Of course there was worship.  The first Sunday we were there, before the scouts arrived, we held a Protestant service in the back of the dining hall and had somewhere between 300 and 600 staff in attendance.  A week later, the Protestant service was held in the stadium and, while we met in the pouring rain, there were still probably two or three thousand in attendance.  Afterward, the United Methodist chaplains hosted a communion service (open to everyone) on Brownsea Island near the stadium.  That service, officiated by West Virginia Area Bishop Sandra Steiner Ball, was attended by 200 or more and the communion elements were served by the 15 United Methodist chaplains alongside United Methodist scouts who had volunteered to help.  As I returned to my tent from our communion service, I noticed that the rain had finally stopped, and that may have contributed to the increased attendance (probably 5,000 or more) at the Catholic worship service which followed ours at the stadium.

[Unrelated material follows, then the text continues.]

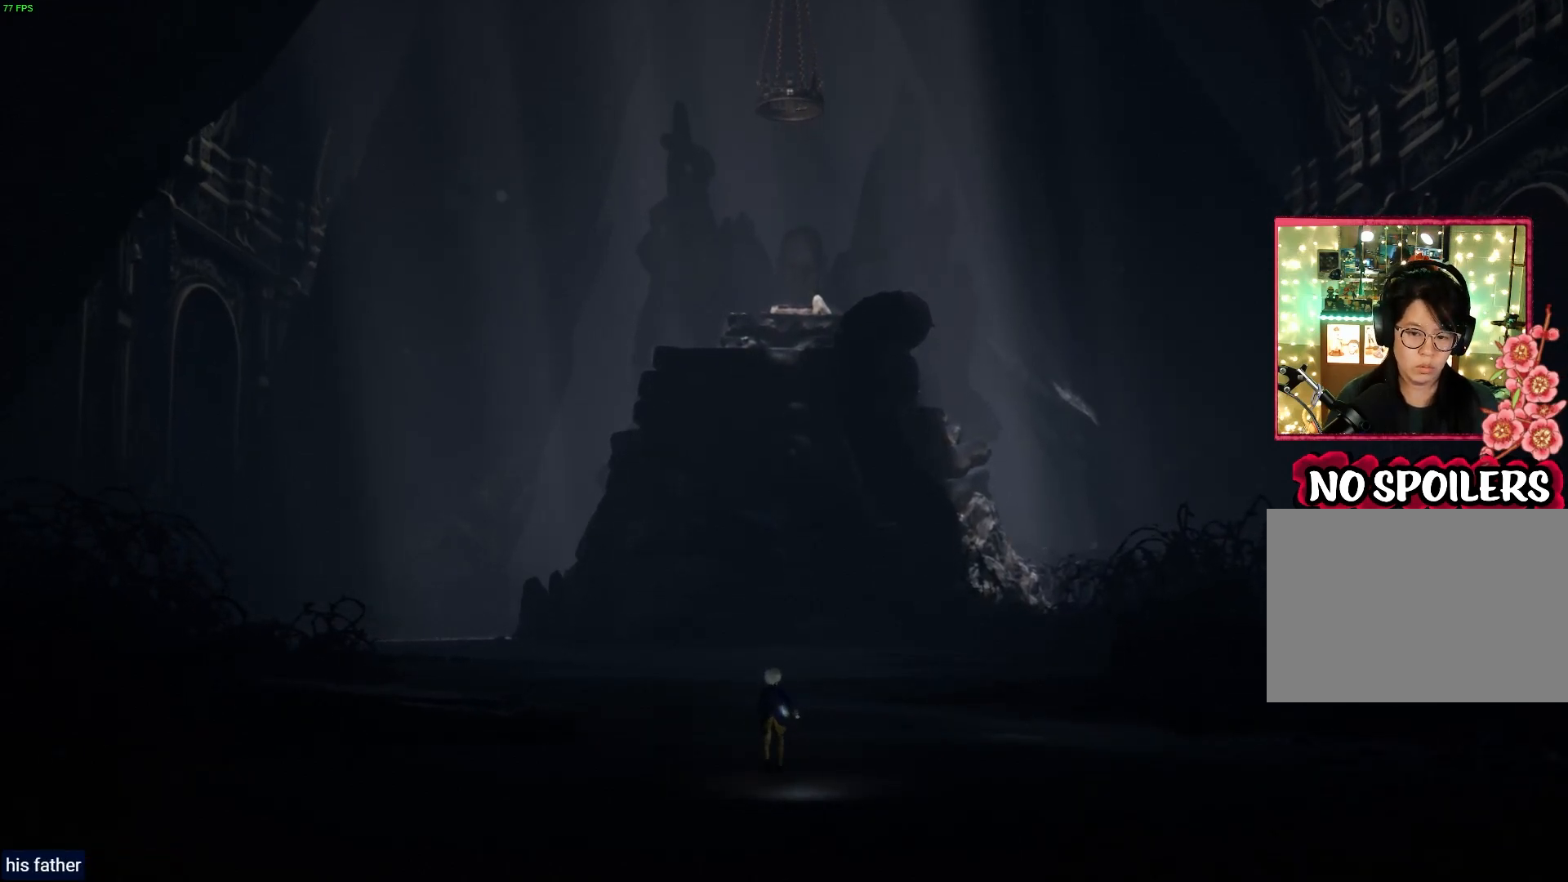
{"buttons": ["R1"], "left_stick": "up", "right_stick": "center", "events": []}
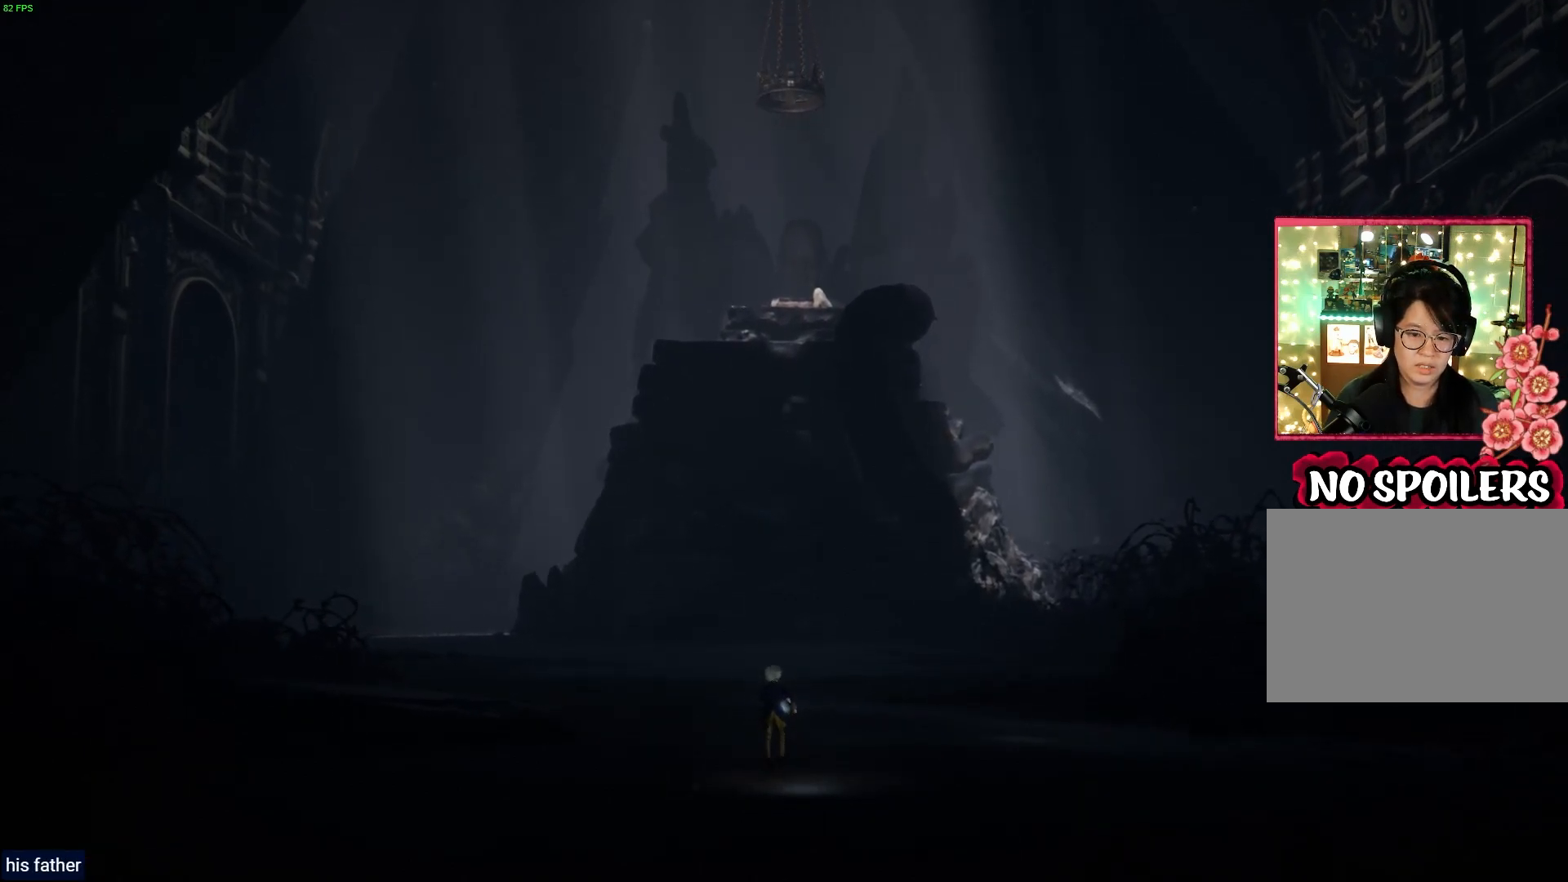
{"buttons": ["R1"], "left_stick": "up", "right_stick": "center", "events": []}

Bishop Steiner Ball, Rev. John Partridge, and Scouts
Bishop Steiner Ball, Rev. John Partridge, and Scouts

It’s worth noting that the Summit is enormous and covers 14,000 acres and adjoins 70,000 acres of National Park Service land in the New River Gorge National Park.  That means that nothing is close to anything else.  A walk to the bathroom is a quarter mile round trip.  A visit to the medical tent is a mile.  A trip to the stadium or to the chaplains’ headquarters can be two miles one way, and if you hike up to the top of Garden Ground Mountain to visit the Scottish games or the pioneer village, its at least three miles, all up hill, one way.  Over the course of two weeks, I walked about 75 miles and my partner, Michael, had hiked well over 100 miles.

But being a chaplain isn’t all work.  In two weeks you have the opportunity to live with, and share your life with, your fellow staff members.  Some of these scouters return every four years and request the same arrangements so that they can work together again.  There’s a chance to encourage young people and to build relationships with people of other faiths, and people from other states and other countries.

Not only was the jamboree attended by participants and staff from all 50 states, but also from 58 other nations.  Our leadership tried hard to make sure that staff members could get some time off and see some of the activities in and around the Summit, and although there isn’t enough time to see everything, as you visit you find yourself among young people from around the world.  While I didn’t get a chance to ride the half mile long zip line (the “Big Zip”), I did get a chance to climb a rock wall, navigate the treetop high ROPES course, and ride through all of the mountain bike courses.

Remember that while the Boy Scouts in the United States is mostly for boys, ours is one of the only countries where that is true.  All of the international troops are coed, as are the older youth from the Venturing, Explorers, and Sea Scout programs in the United States.  And so, while I was invited to participate by the United Methodist Men, whose office includes our official United Methodist scouting representative, there is a desperate need for female chaplains as well.  Out of all the chaplains present, only one was female and, since our denomination is one of the few who ordain female clergy, the United Methodist Church has the opportunity to fill this need.  Chaplains and other staffers at the Jamboree ranged in age from their 20’s up to well into their 80’s.

My two weeks at the Jamboree were probably some of the hardest and yet some of the most rewarding, and fun, that I have ever had.  They are indeed, memories that will last a lifetime.  But the next Jamboree is in four years and the United States will host the World Jamboree at the Summit in two years.  Whether you are clergy or laity, male or female, young or old, you have gifts and skills that can be used to encourage and bless the next generation of young people from around the world.

Think about it.

You should come.

*Rev. John Partridge is in his 6th year as pastor of Trinity Perry Heights UMC in Massillon (Tuscarawas District).